- Lester Matthews, Henry Mollison and Joan Marion in the film
- Directed by: Leslie S. Hiscott
- Produced by: Irving Asher
- Starring: Lester Matthews; Joan Marion; Jack Raine;
- Cinematography: Basil Emmott
- Production company: Warner Brothers
- Distributed by: Warner Brothers
- Release date: 1933;
- Running time: 51 minutes
- Country: United Kingdom
- Language: English

= Out of the Past (1933 film) =

1933 film by Leslie S. Hiscott

Out of the Past is a 1933 British crime film directed by Leslie S. Hiscott and starring Lester Matthews, Joan Marion and Jack Raine. It was made as a quota quickie at Teddington Studios.

== Preservation status ==
The British Film Institute National Archive holds a collection of stills but no film or video materials.

==Plot==

Frances Dayton, a starving young woman, is rescued from a suicide attempt in the Thames by a solicitor who plans to use her as a co-respondent in a divorce case for his client, Captain Leslie Fairbrother. Many years later, Frances is now managing director at a London department store. On the verge of marrying her employer’s son, she is called upon to cast a vote regarding the funding of a large exploration scheme. Believing the project financially unsound, she votes against it. This prompts Eric Cotton, a suave crook, to threaten her with exposure of her past life. Rather than allow her firm to suffer a heavy financial loss, Frances refuses to be coerced. Seeking revenge, Cotton alerts the King's Proctor to investigate her past role in the Fairbrother divorce. However, Frances manages to block his move with a piece of shrewd lying. In the end, she finds happiness in the arms of the captain.

==Cast==
- Lester Matthews as Captain Leslie Fairbrother
- Joan Marion as Frances Dane
- Jack Raine as Eric Cotton
- Henry Mollison as Gerald Brassard
- Eric Stanley as Sir John Brassard
- Margaret Damer as Lady Brassard
- Aubrey Dexter as David Mannering
- Wilfred Shine as Richard Travers

== Reception ==
Kine Weekly wrote: "The story has some claim to ingenuity, and is all the more holding and interesting for being allowed to run to its logical conclusion. Strong drama and tender romance walk hand in hand, and unpretentious but adequate backgrounds supply good atmosphere."

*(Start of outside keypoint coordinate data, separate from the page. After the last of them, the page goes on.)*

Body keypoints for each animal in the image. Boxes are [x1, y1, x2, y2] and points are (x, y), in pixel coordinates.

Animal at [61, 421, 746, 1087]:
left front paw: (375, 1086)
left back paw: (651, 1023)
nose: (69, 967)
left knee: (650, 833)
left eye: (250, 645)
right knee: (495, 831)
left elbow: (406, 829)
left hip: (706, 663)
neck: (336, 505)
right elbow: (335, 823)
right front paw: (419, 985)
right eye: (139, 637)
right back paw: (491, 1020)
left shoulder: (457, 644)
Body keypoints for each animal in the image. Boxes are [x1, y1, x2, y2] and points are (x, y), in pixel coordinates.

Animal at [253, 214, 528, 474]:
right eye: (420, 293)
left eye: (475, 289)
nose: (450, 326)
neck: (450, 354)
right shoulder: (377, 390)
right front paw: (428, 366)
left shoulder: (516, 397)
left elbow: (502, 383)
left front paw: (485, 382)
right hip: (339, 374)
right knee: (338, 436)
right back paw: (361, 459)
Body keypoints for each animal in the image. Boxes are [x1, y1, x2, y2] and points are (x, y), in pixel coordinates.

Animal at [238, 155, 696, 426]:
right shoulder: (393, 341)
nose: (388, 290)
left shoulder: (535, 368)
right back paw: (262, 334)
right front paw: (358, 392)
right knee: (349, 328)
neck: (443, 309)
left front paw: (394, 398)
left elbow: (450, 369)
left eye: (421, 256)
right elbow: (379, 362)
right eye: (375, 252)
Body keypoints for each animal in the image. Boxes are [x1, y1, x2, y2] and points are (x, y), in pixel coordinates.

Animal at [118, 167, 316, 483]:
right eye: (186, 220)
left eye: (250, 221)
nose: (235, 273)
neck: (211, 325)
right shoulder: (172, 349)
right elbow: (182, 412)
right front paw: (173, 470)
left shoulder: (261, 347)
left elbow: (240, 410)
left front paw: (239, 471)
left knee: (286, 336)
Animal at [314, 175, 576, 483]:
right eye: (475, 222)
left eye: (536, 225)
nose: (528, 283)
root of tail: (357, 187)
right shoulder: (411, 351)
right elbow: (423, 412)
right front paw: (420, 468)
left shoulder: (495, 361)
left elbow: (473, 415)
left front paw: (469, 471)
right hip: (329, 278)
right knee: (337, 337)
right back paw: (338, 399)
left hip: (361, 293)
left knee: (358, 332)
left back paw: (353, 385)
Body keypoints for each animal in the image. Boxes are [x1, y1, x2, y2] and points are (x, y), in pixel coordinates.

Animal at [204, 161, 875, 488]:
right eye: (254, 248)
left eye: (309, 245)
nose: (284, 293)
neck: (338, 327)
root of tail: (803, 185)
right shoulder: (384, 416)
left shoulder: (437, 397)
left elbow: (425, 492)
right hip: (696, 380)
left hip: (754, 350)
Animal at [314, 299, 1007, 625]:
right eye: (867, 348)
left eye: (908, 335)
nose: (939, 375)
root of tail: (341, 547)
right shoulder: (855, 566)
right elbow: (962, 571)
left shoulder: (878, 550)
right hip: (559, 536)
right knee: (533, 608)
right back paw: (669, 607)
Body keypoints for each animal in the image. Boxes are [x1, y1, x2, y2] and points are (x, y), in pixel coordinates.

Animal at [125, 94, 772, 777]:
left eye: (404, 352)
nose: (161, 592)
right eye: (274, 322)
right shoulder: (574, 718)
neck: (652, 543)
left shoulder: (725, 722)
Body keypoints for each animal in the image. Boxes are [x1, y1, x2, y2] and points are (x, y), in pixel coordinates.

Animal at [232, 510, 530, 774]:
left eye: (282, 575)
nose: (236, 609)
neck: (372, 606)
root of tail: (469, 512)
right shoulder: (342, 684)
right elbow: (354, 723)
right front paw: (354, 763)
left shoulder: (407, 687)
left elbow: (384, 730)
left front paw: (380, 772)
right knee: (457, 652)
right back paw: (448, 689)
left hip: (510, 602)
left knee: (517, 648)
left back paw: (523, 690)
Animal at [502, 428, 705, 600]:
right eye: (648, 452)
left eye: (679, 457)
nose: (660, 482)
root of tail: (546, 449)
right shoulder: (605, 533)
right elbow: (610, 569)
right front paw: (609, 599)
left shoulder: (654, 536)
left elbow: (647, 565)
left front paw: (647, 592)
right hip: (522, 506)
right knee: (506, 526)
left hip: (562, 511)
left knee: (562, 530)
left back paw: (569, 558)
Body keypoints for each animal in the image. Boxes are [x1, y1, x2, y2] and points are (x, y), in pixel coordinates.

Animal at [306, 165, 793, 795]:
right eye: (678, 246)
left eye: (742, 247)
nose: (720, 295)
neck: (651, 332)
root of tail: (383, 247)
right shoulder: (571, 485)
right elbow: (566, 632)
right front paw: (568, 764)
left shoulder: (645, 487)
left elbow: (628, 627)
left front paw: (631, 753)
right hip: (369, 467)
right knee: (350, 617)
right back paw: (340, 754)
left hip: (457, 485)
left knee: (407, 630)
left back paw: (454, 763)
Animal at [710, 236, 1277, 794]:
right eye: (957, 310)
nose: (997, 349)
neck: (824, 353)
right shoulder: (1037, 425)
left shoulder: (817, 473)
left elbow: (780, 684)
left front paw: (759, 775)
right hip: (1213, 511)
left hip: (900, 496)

The Daily Film Renter wrote: "Unconvincing drama ... Jerky continuity, indifferent direction and poor characterisation militate against acceptability of feature except by very uncritical audiences. ... Not for a single moment does this artificial narrative convince us."

Picturegoer wrote: "Simple, straightforward story which is quite well told and contains some sound, strong drama as well as its romantic element. Joan Marion's performance ... is promising. Her emotional acting is good, and she should go far."